Art and medicine may strike some of you as odd. It did us! Medicine is a practice rooted in science and data, not color or design. The people you knew who became doctors did it because they liked facts, not pictures. However, in reality, how we diagnose a disease, how we treat a problem, and how we formulate a plan are really an art. The many available imaging modalities, medications, and surgical procedures are our colors. How we blend them to get the best outcome for you, the patient, is our art.

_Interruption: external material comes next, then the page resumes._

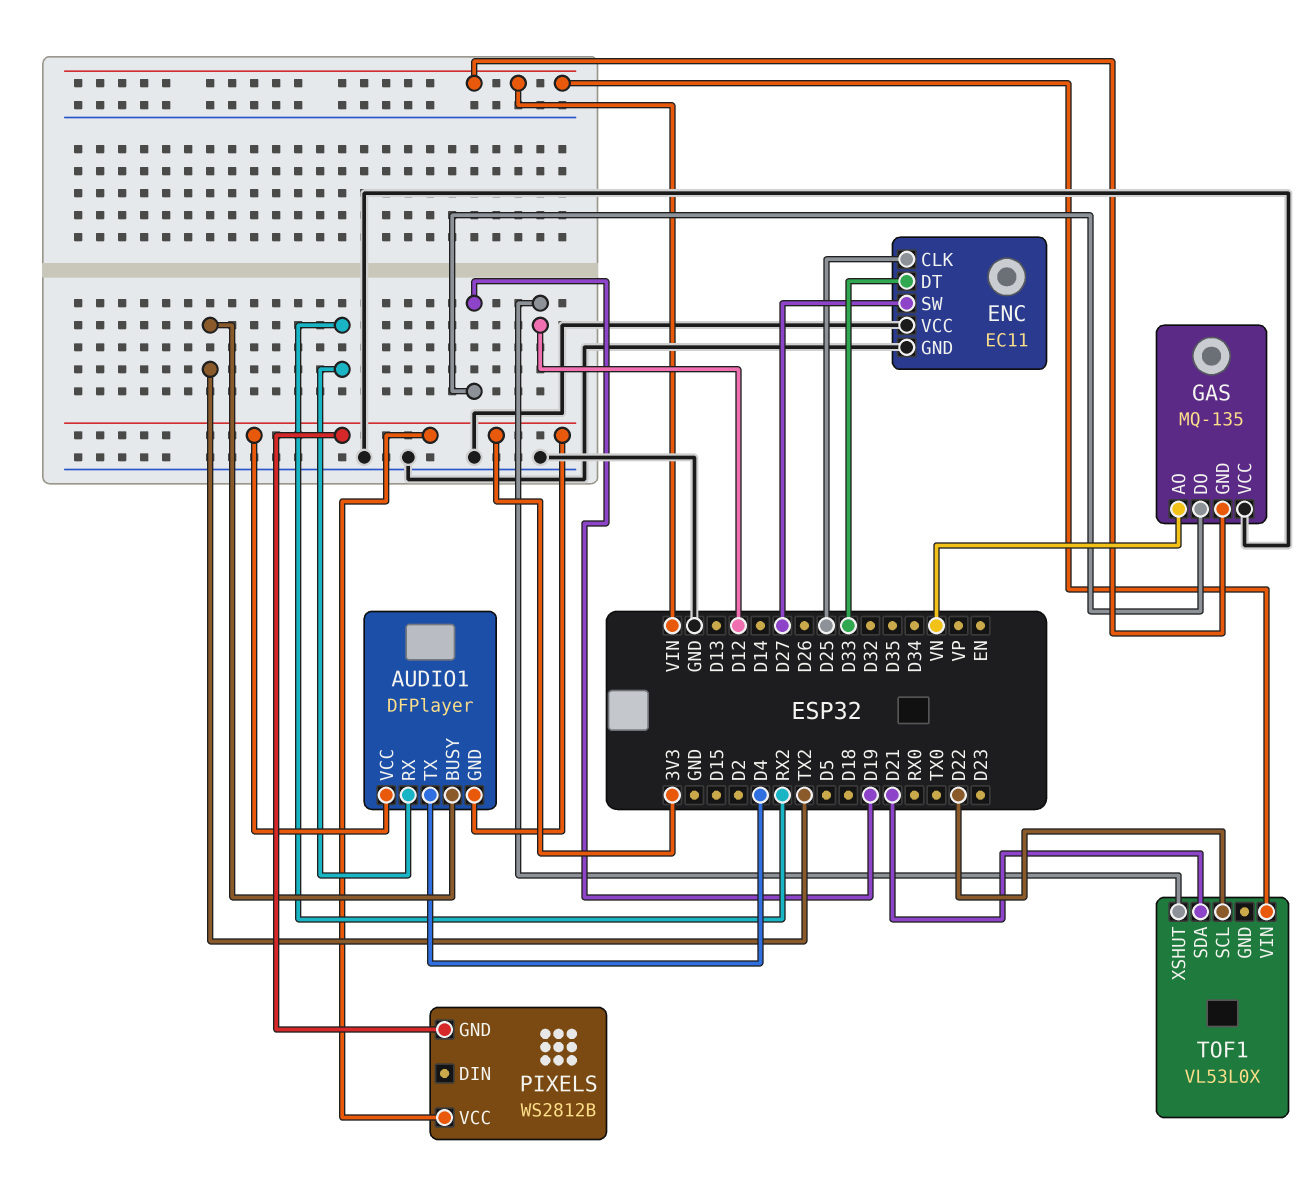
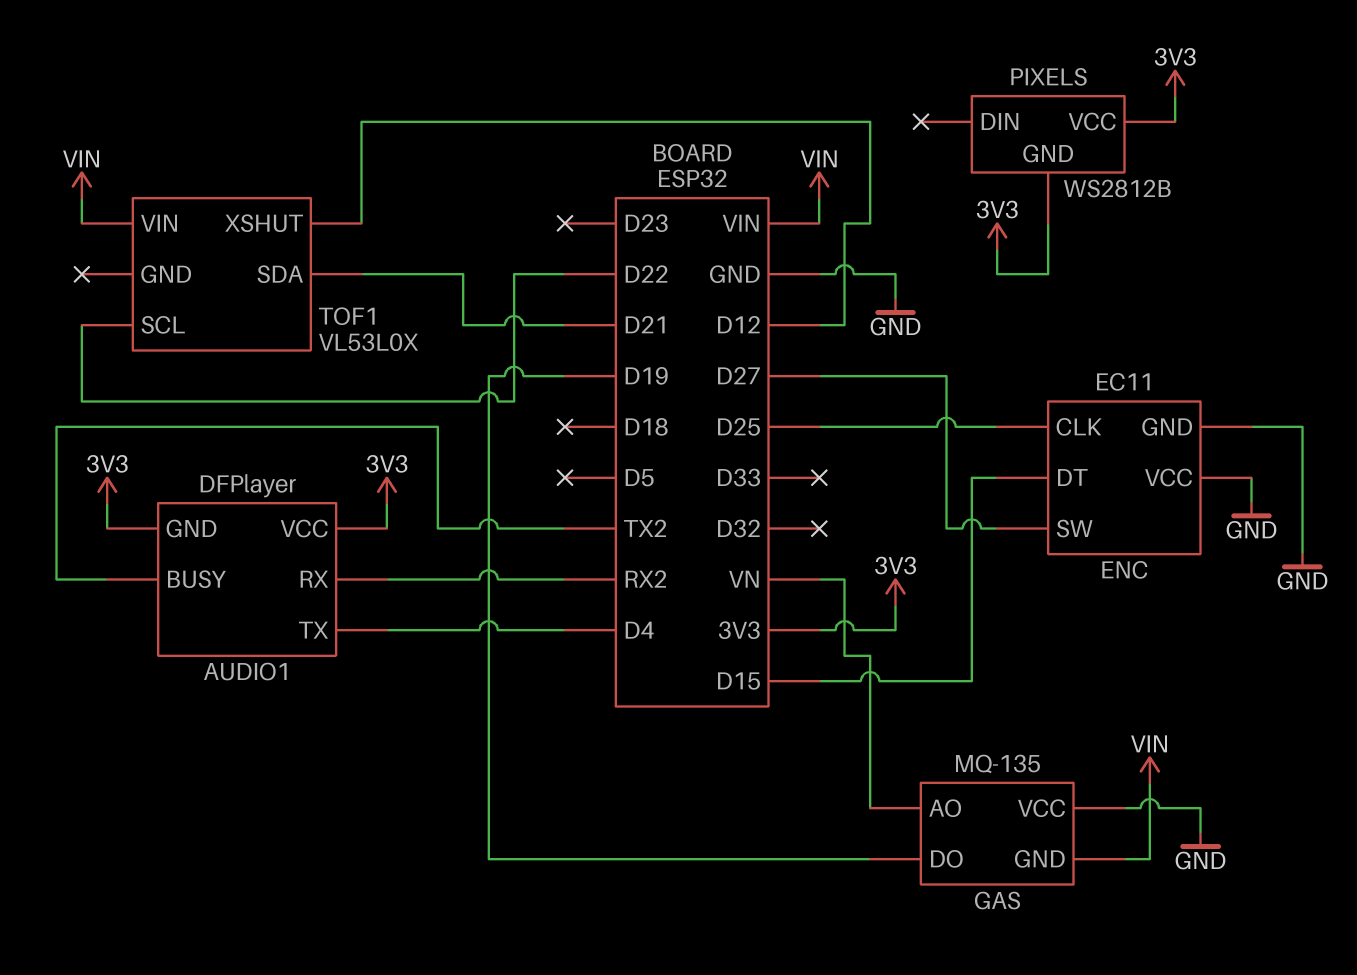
ENC pin DT: D33 -> D15

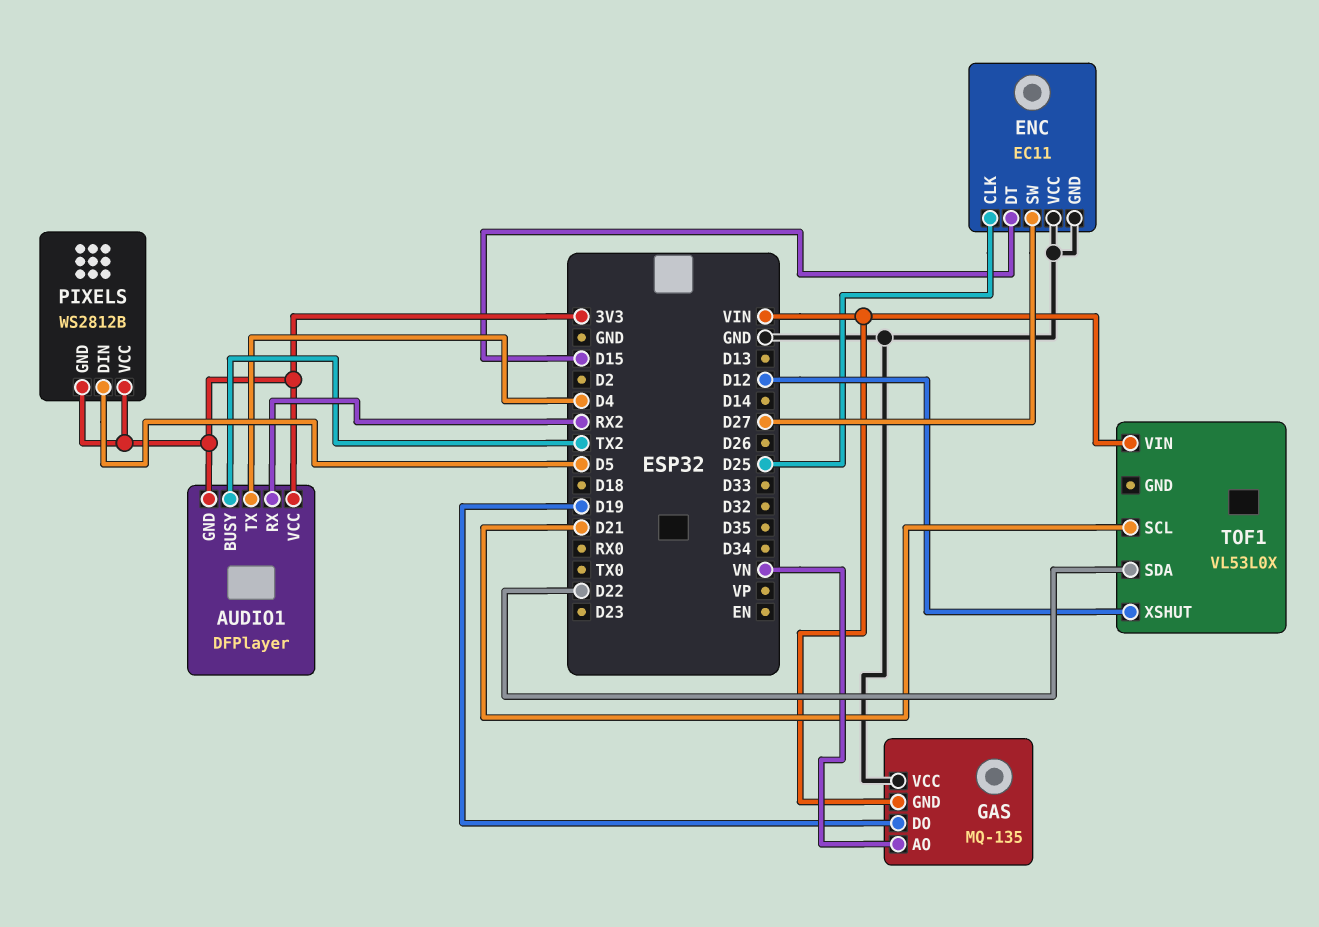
PIXELS pin DIN: none -> D5
TOF1 pin SCL: D22 -> D21
TOF1 pin SDA: D21 -> D22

For fertility doctors, ovarian stimulation in particular (a.k.a. how you get the ovaries to produce multiple eggs) is our art. What protocol we select for a patient, when we increase and decrease medications, and how to obtain the highest percentage of mature, good-quality eggs is our art (not to be confused with ART= assisted reproductive technology!). Sure, we have scientific data to guide us in our decisions, but what can make one IVF cycle more successful than the other has a lot to do with the art of ovarian stimulation. And we bring you back day after day for blood draw after blood draw and ultrasound after ultrasound not because we like to torture you but because it helps us customize your design, your art.

Don’t get us wrong. There is a lot of science in what we do. The laboratory is our science. The embryologists, the culture system, and the genetic testing are science. And without the science, our art is just some strokes on a blank canvas. It takes both, the art and the science, to treat a patient and to achieve success in all areas of medicine.

So, if you ever wonder why we do what do and how we decide on treatment protocols, they are our art. And when they are combined with science, it can make a beautiful picture!